◆ Problem details
Take each line of the entries below that contains "inputs" and copy it.

◆ Input records
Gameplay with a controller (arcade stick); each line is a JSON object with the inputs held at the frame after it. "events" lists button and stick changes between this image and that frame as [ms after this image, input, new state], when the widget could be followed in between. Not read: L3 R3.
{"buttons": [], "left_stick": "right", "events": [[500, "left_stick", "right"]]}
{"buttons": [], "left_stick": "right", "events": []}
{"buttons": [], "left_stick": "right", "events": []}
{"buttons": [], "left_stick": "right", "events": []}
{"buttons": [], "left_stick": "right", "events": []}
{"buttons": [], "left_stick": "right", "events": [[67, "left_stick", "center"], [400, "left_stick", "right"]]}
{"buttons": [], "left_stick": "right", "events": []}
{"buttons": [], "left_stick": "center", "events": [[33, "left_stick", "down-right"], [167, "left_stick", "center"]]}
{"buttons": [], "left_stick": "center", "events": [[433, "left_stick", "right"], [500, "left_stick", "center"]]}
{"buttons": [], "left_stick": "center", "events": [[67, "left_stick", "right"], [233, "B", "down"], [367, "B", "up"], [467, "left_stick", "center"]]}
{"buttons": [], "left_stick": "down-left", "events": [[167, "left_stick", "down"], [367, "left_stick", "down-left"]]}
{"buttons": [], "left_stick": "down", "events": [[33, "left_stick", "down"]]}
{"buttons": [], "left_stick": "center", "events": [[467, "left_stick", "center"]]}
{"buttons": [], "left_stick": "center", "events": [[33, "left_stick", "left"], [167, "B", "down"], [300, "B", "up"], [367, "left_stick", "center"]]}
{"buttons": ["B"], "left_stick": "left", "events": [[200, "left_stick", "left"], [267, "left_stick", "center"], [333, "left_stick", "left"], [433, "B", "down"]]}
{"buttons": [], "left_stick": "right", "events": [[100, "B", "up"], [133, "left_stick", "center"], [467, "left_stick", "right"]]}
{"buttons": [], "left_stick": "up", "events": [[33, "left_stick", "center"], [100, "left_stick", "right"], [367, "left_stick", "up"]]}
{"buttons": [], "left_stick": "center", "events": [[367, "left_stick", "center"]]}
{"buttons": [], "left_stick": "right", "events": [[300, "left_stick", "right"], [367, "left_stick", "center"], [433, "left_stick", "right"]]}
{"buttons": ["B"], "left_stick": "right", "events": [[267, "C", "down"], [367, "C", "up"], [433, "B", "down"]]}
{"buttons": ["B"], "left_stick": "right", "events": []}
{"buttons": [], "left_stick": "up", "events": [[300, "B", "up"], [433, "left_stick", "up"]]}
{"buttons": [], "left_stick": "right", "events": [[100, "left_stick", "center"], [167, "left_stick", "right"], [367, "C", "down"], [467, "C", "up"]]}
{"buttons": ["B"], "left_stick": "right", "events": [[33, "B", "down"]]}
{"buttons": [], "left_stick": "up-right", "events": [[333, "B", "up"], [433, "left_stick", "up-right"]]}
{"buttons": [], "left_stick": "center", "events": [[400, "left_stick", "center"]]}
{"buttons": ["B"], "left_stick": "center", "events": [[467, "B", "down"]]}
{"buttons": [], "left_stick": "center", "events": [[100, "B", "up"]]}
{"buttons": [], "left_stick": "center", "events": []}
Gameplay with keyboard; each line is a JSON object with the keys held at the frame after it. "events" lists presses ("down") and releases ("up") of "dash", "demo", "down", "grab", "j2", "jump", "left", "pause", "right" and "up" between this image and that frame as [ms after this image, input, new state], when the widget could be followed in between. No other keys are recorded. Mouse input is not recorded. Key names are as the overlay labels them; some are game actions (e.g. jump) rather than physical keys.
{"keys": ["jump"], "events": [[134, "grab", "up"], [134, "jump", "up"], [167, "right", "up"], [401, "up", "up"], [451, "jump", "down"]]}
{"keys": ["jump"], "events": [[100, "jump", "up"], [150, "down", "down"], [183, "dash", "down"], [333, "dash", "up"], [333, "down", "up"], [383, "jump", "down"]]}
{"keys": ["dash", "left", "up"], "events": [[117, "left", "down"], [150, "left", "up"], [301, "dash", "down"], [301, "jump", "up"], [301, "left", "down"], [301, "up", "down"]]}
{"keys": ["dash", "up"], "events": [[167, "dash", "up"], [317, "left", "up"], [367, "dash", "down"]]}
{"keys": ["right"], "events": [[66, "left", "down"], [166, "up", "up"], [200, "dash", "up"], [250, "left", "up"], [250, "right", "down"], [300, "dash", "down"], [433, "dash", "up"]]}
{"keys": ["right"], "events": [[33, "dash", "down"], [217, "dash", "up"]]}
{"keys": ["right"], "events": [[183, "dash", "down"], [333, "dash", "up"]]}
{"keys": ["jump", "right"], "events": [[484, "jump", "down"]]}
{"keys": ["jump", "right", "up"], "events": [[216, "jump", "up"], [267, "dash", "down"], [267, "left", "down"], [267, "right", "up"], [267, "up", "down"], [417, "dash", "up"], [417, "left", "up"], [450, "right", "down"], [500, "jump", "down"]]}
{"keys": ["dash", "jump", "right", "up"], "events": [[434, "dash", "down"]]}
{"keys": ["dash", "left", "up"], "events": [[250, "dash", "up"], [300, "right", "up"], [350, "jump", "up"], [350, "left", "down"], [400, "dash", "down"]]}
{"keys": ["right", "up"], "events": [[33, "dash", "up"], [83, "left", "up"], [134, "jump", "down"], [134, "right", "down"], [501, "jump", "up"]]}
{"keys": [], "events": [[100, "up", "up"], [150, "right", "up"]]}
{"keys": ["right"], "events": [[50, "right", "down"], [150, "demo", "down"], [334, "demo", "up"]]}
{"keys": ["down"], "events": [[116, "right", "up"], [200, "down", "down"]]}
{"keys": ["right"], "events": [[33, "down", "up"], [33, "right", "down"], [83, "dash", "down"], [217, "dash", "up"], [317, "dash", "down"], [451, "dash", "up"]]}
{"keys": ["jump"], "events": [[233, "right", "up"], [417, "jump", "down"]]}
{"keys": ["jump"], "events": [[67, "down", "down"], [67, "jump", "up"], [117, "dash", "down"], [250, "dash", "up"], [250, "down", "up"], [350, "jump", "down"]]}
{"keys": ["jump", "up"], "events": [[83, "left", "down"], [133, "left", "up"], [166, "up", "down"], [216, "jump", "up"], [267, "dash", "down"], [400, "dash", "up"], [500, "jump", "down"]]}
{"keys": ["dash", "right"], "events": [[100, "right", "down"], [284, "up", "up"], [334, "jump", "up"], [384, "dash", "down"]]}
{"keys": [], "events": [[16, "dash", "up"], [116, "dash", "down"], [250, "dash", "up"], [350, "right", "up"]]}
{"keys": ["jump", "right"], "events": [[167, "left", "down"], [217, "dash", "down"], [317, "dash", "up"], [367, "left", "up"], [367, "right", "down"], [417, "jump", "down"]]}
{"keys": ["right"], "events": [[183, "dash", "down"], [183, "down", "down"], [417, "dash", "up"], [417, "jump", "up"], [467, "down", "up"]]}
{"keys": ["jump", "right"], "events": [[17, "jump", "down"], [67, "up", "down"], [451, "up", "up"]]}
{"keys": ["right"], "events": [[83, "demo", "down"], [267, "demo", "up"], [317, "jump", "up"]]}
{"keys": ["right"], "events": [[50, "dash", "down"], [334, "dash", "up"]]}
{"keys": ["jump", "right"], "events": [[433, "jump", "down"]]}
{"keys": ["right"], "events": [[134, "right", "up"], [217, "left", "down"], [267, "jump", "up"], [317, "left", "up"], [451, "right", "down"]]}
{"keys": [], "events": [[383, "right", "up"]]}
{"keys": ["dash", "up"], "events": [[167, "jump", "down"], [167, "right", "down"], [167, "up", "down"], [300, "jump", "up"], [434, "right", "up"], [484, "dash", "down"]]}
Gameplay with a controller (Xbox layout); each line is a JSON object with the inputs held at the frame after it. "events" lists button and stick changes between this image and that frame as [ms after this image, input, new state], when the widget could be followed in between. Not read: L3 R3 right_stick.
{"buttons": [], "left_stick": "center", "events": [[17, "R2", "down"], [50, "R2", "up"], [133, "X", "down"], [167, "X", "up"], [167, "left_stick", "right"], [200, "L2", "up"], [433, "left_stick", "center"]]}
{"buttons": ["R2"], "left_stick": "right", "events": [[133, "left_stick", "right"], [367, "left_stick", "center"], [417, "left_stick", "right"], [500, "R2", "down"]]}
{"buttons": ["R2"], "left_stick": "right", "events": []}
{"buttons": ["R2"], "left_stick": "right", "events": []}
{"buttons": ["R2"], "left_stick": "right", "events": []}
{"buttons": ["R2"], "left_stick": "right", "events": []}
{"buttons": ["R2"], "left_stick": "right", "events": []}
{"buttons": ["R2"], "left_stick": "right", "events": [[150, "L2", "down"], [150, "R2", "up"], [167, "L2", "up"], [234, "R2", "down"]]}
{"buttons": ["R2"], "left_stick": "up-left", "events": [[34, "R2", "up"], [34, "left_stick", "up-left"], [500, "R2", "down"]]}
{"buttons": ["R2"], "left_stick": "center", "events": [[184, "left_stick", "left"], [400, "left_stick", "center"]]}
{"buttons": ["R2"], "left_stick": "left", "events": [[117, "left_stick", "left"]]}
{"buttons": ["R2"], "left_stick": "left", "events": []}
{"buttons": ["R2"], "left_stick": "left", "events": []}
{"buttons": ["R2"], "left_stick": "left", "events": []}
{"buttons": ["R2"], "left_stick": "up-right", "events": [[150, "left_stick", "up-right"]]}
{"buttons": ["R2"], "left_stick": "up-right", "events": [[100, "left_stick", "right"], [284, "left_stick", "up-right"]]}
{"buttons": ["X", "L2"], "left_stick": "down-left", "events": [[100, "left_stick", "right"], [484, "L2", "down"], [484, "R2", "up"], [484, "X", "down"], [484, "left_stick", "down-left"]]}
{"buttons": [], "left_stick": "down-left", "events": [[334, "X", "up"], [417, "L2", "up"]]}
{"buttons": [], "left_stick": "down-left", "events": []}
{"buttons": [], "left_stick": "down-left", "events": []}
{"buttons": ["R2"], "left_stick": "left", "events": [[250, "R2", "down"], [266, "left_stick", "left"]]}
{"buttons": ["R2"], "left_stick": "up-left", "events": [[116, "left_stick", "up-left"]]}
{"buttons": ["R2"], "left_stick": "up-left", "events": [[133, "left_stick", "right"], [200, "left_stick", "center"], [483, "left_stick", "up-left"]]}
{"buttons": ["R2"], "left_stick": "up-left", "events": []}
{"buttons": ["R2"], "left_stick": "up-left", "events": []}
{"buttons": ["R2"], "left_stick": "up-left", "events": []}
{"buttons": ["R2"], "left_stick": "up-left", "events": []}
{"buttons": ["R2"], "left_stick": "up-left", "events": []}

◆ Exercise response
Gameplay with a controller (arcade stick); each line is a JSON object with the inputs held at the frame after it. "events" lists button and stick changes between this image and that frame as [ms after this image, input, new state], when the widget could be followed in between. Not read: L3 R3.
Gameplay with a controller (Xbox layout); each line is a JSON object with the inputs held at the frame after it. "events" lists button and stick changes between this image and that frame as [ms after this image, input, new state], when the widget could be followed in between. Not read: L3 R3 right_stick.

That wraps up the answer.